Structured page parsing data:
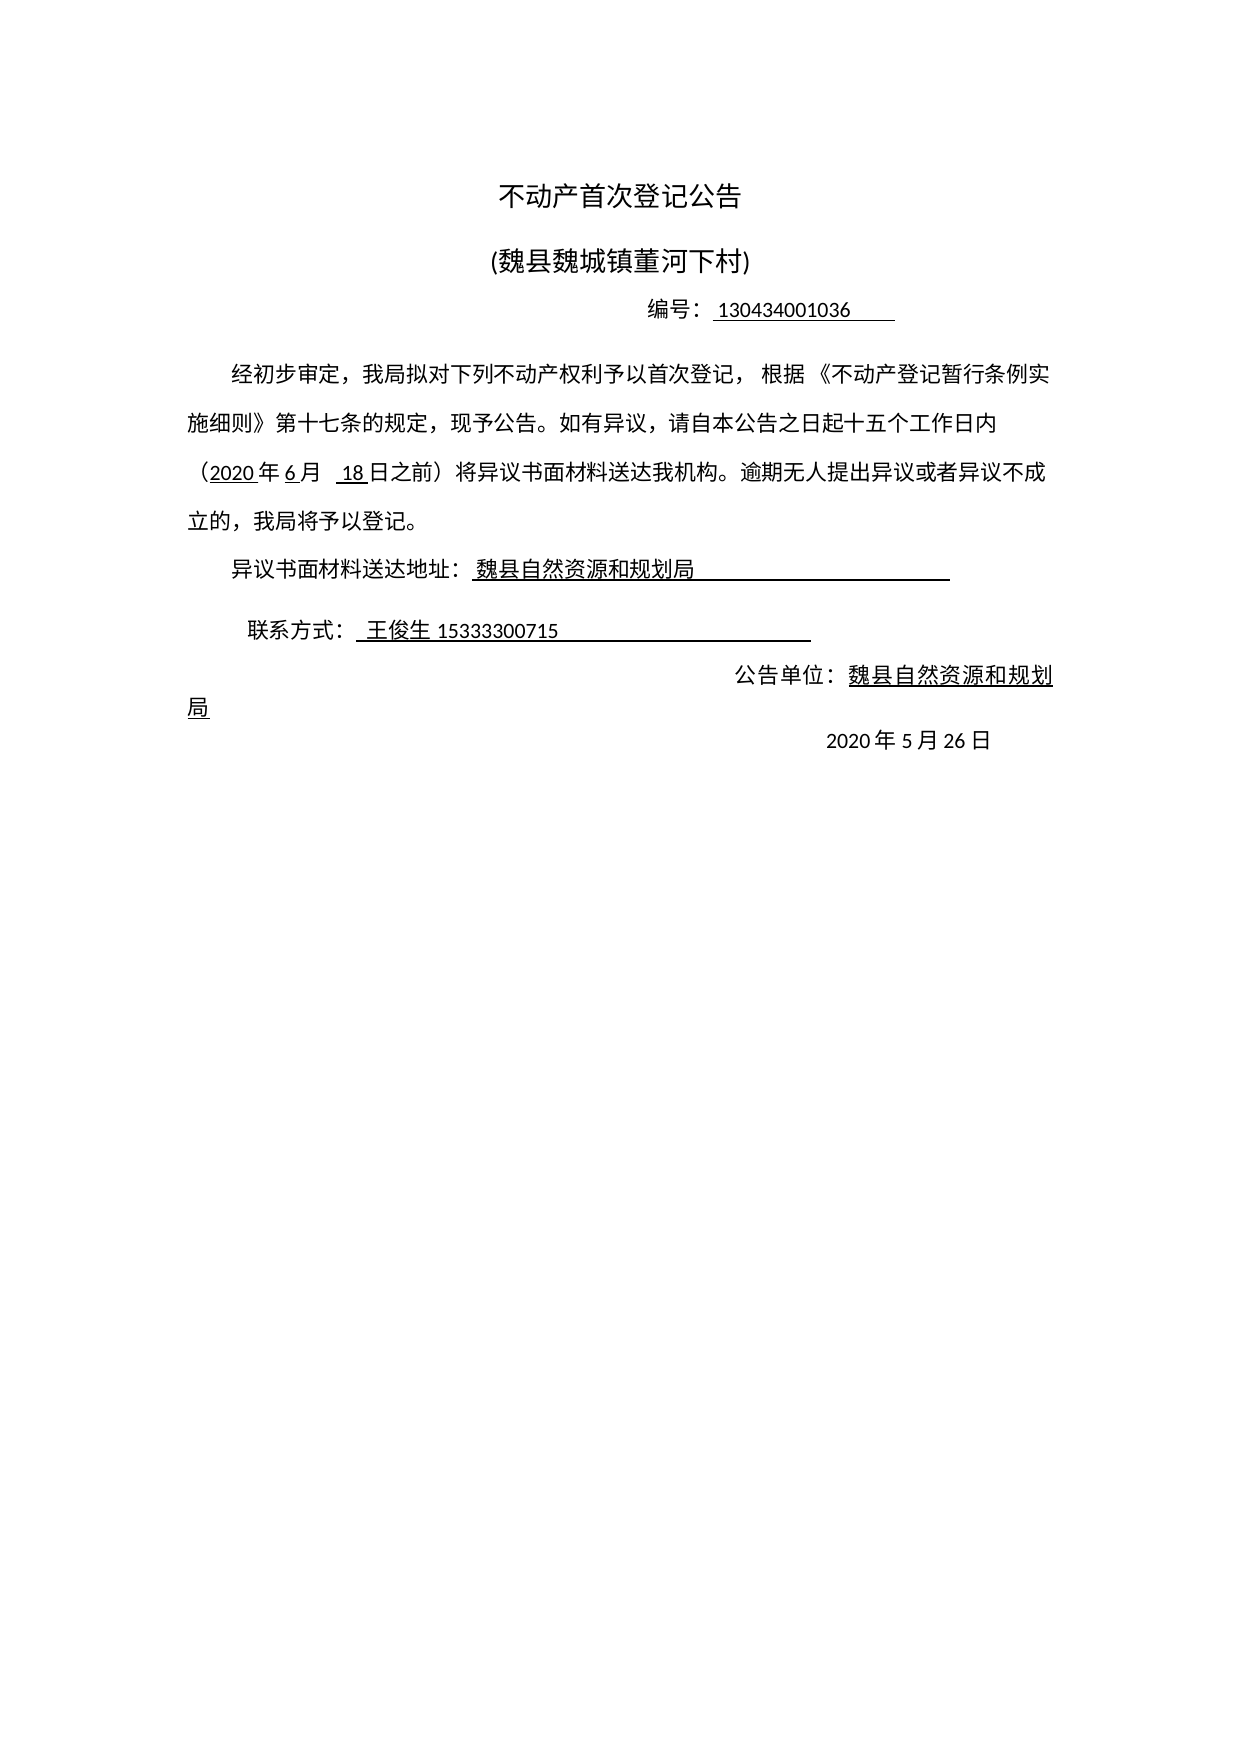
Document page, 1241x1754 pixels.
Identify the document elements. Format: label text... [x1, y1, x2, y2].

text 经初步审定，我局拟对下列不动产权利予以首次登记， 根据 《不动产登记暂行条例实施细则》第十七条的规定，现予公告。如有异议，请自本公告之日起十五个工作日内（2020年6月 18日之前）将异议书面材料送达我机构。逾期无人提出异议或者异议不成立的，我局将予以登记。 [187, 357, 1053, 536]
text 异议书面材料送达地址： 魏县自然资源和规划局 [187, 552, 1053, 584]
text 2020年 5月26日 [187, 722, 1053, 755]
text 联系方式： 王俊生 15333300715 [187, 612, 1053, 645]
text 公告单位：魏县自然资源和规划局 [187, 657, 1053, 722]
text (魏县魏城镇董河下村) [187, 227, 1053, 292]
text 不动产首次登记公告 [187, 162, 1053, 227]
text 编号： 130434001036 [187, 292, 1053, 324]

● **What is required**:
Reproduce all of the entries above word for word, but leave out their pictures.

● **Answer space**:
Document page, 1241x1754 pixels.
Identify the document elements. Format: label text... [x1, y1, x2, y2].

text 经初步审定，我局拟对下列不动产权利予以首次登记， 根据 《不动产登记暂行条例实施细则》第十七条的规定，现予公告。如有异议，请自本公告之日起十五个工作日内（2020年6月 18日之前）将异议书面材料送达我机构。逾期无人提出异议或者异议不成立的，我局将予以登记。 [187, 357, 1053, 536]
text 异议书面材料送达地址： 魏县自然资源和规划局 [187, 552, 1053, 584]
text 2020年 5月26日 [187, 722, 1053, 755]
text 联系方式： 王俊生 15333300715 [187, 612, 1053, 645]
text 公告单位：魏县自然资源和规划局 [187, 657, 1053, 722]
text (魏县魏城镇董河下村) [187, 227, 1053, 292]
text 不动产首次登记公告 [187, 162, 1053, 227]
text 编号： 130434001036 [187, 292, 1053, 324]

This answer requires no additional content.